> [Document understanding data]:
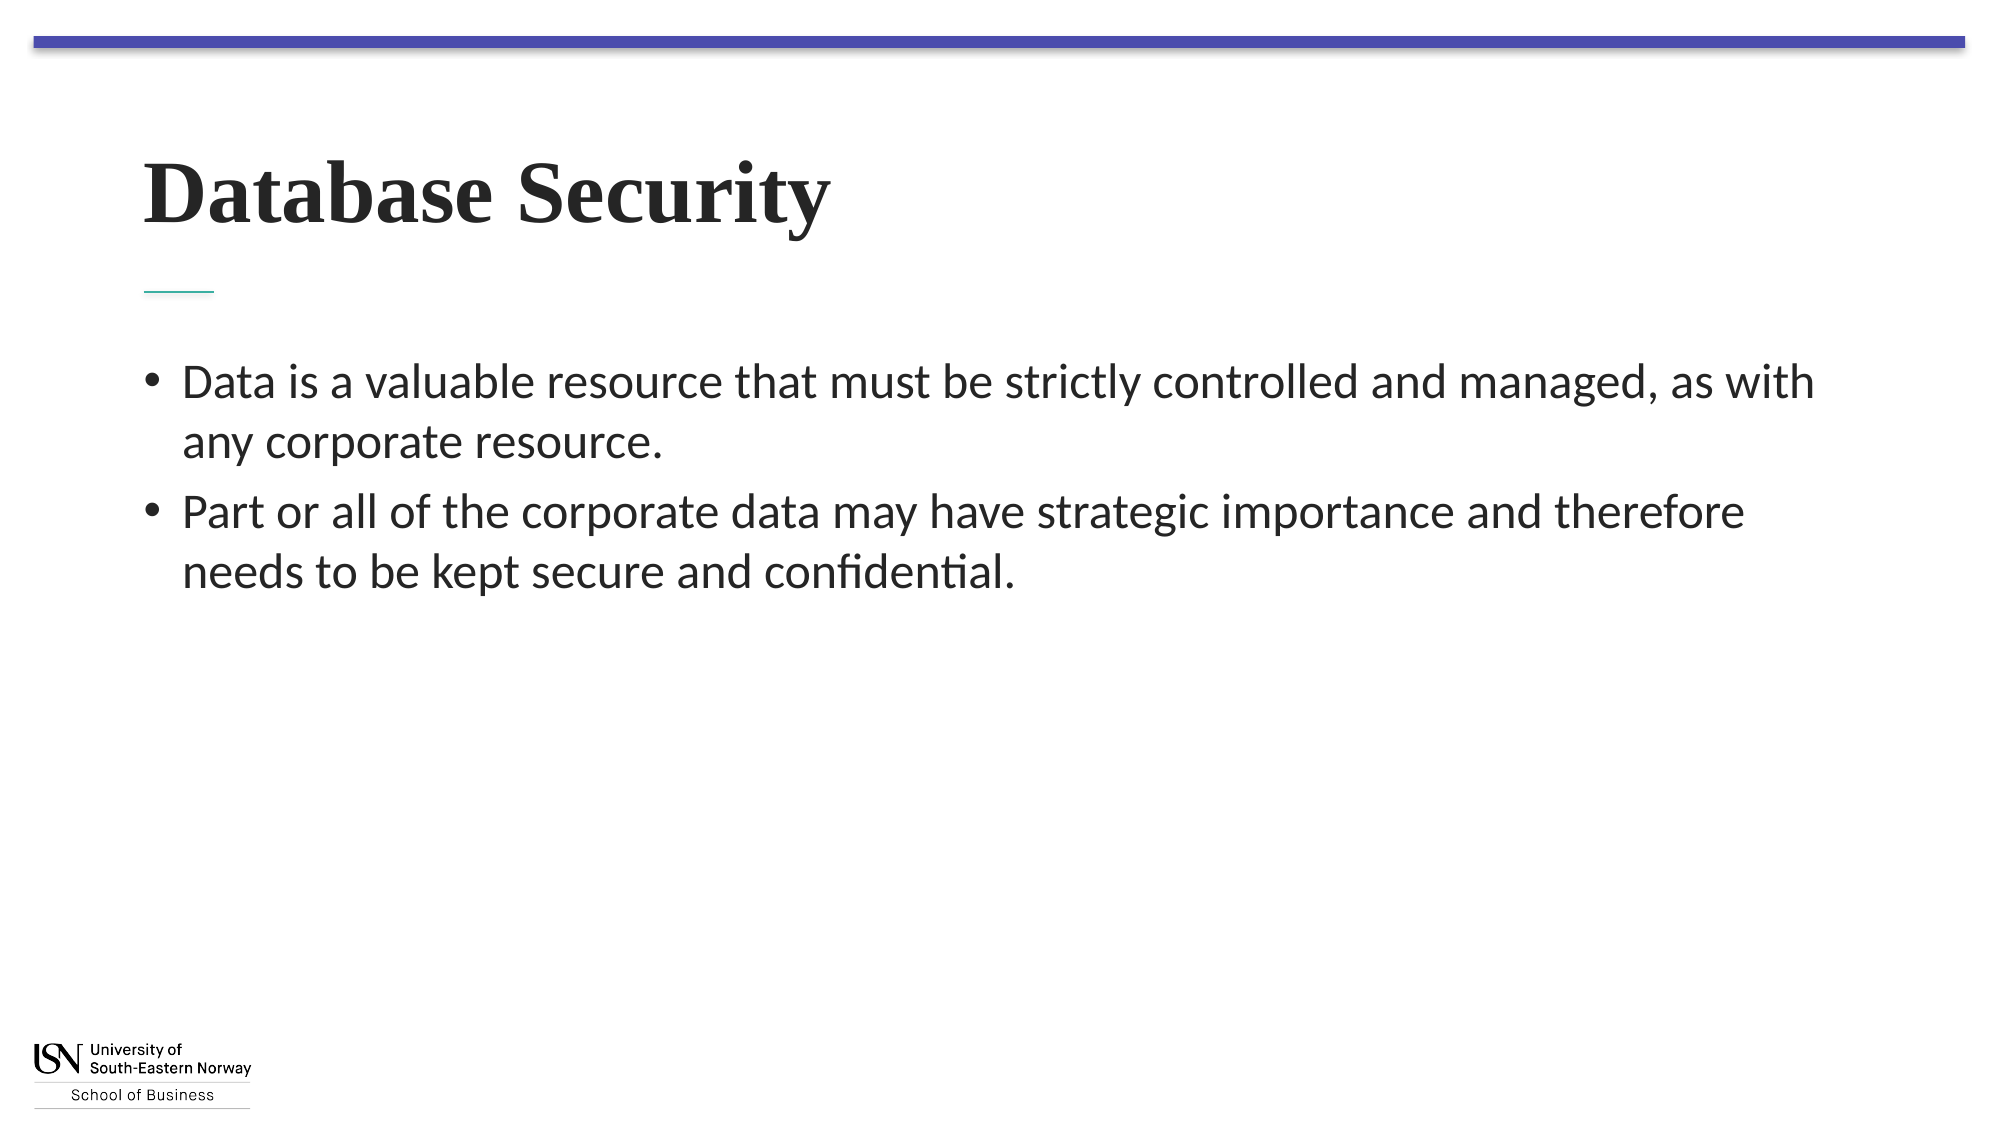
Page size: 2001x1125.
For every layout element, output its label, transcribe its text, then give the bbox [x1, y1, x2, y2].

title Database Security [143, 93, 1885, 282]
list Data is a valuable resource that must be strictly controlled and managed, as with any corporate resource. Part or all of the corporate data may have strategic importance and therefore needs to be kept secure and confidential. [128, 348, 1885, 973]
picture [16, 1025, 274, 1125]
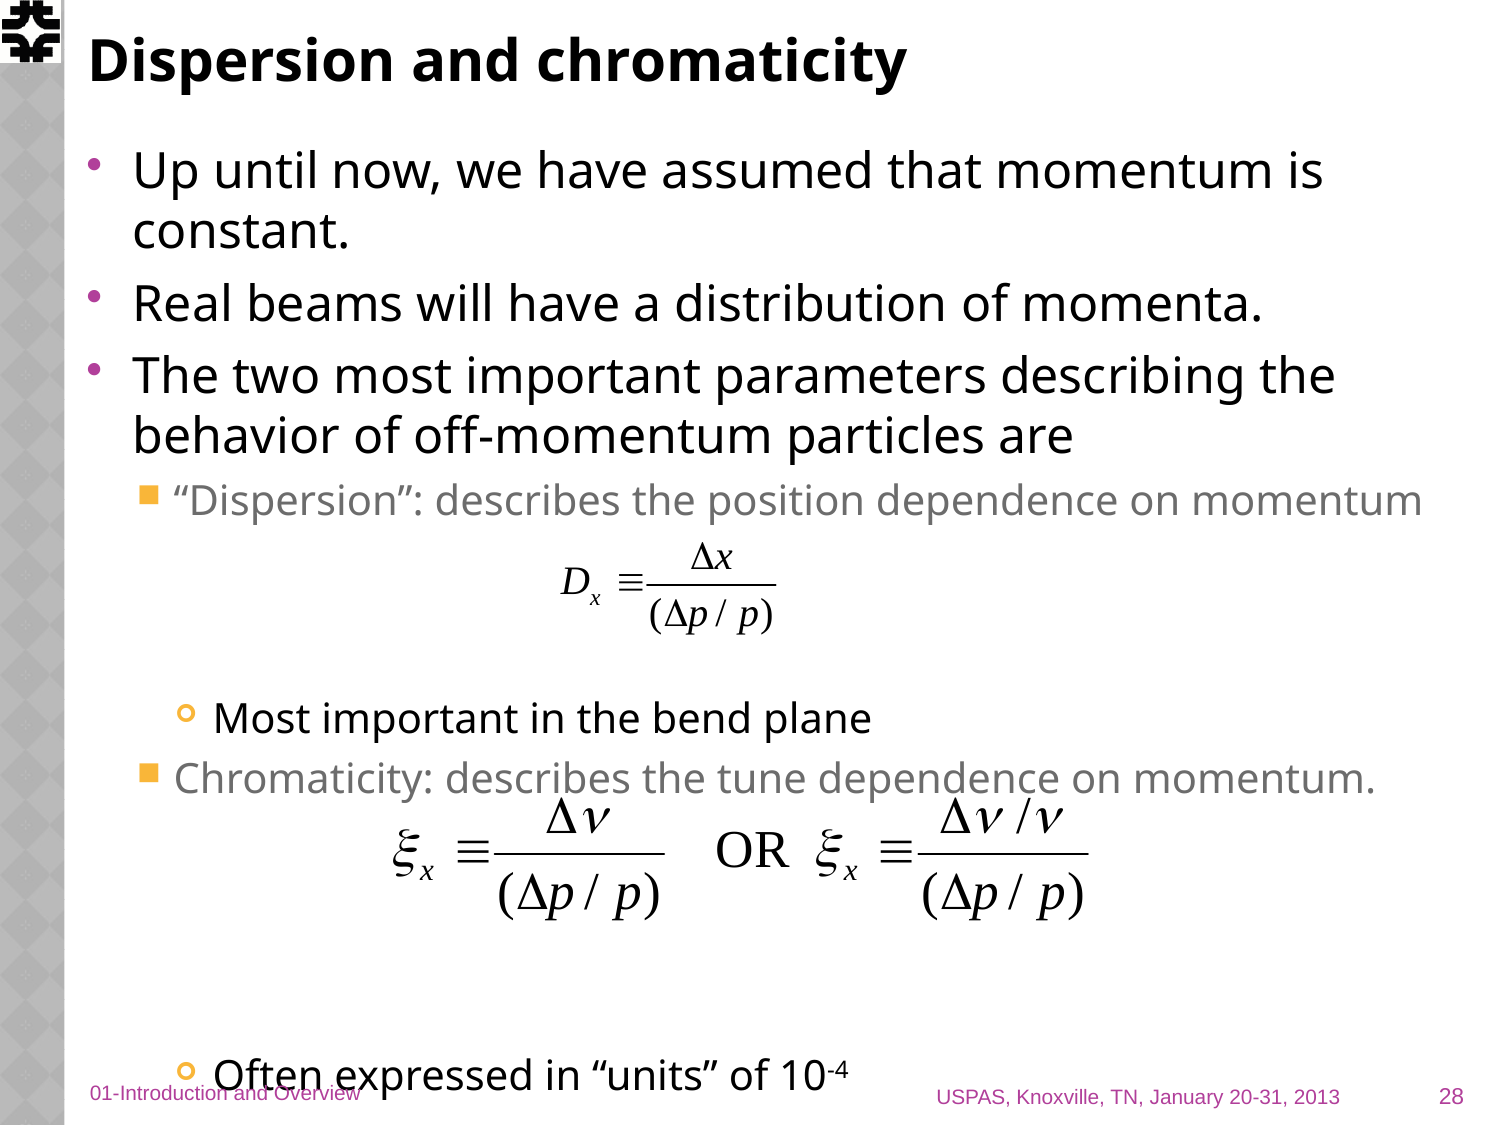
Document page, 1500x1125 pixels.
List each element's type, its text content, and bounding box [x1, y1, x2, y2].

slide_number 28 [1367, 1071, 1465, 1110]
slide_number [827, 1077, 1355, 1110]
footer 01-Introduction and Overview [75, 1075, 709, 1105]
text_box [552, 530, 783, 643]
list Up until now, we have assumed that momentum is constant. Real beams will have a distribution of momenta. The two most important parameters describing the behavior of off-momentum particles are “Dispersion”: describes the position dependence on momentum Most important in the bend plane Chromaticity: describes the tune dependence on momentum. Often expressed in “units” of 10-4 [72, 131, 1444, 532]
text_box Biased ferrite frequency tuner [0, 0, 65, 1125]
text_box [384, 782, 1100, 931]
title Dispersion and chromaticity [80, 20, 1436, 93]
picture [0, 0, 61, 63]
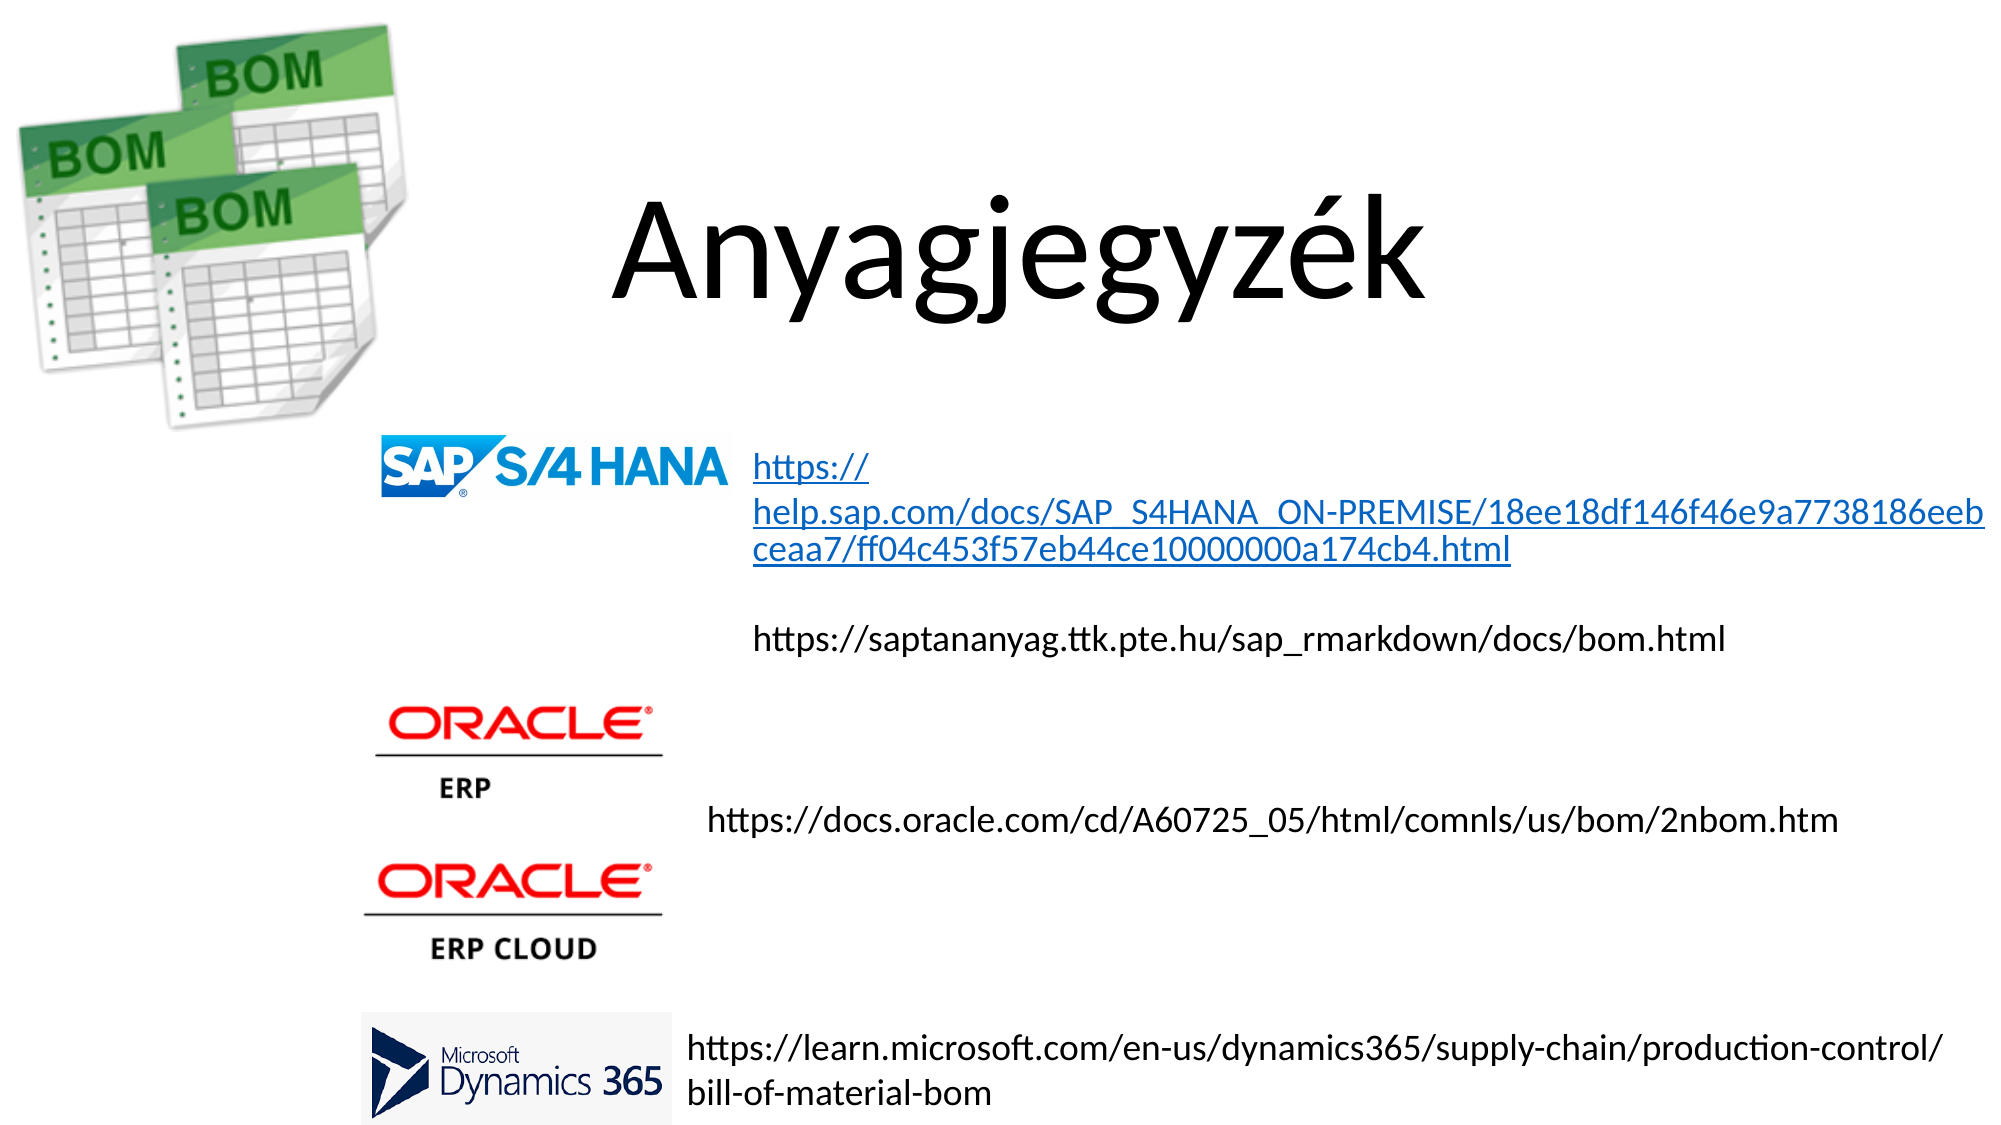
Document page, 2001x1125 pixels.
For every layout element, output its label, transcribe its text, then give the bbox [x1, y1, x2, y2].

> [Instructions to follow]:
This exercise calls for the records to be given again exactly, without the images.

> [Response box]:
Page size: 2001x1125.
For every layout element, output its label, transcribe its text, then give the bbox [x1, y1, x2, y2].

title Database Security [143, 93, 1885, 282]
list Data is a valuable resource that must be strictly controlled and managed, as with any corporate resource. Part or all of the corporate data may have strategic importance and therefore needs to be kept secure and confidential. [128, 348, 1885, 973]
picture [16, 1025, 274, 1125]
Document page, 1500x1125 pixels.
List each element's type, its text content, and bounding box [x1, y1, x2, y2].

slide_number 28 [1367, 1071, 1465, 1110]
slide_number [827, 1077, 1355, 1110]
footer 01-Introduction and Overview [75, 1075, 709, 1105]
text_box [552, 530, 783, 643]
list Up until now, we have assumed that momentum is constant. Real beams will have a distribution of momenta. The two most important parameters describing the behavior of off-momentum particles are “Dispersion”: describes the position dependence on momentum Most important in the bend plane Chromaticity: describes the tune dependence on momentum. Often expressed in “units” of 10-4 [72, 131, 1444, 532]
text_box Biased ferrite frequency tuner [0, 0, 65, 1125]
text_box [384, 782, 1100, 931]
title Dispersion and chromaticity [80, 20, 1436, 93]
picture [0, 0, 61, 63]
Document page, 2001x1125 pixels.
For every layout element, output its label, transcribe its text, then give the bbox [x1, y1, x2, y2].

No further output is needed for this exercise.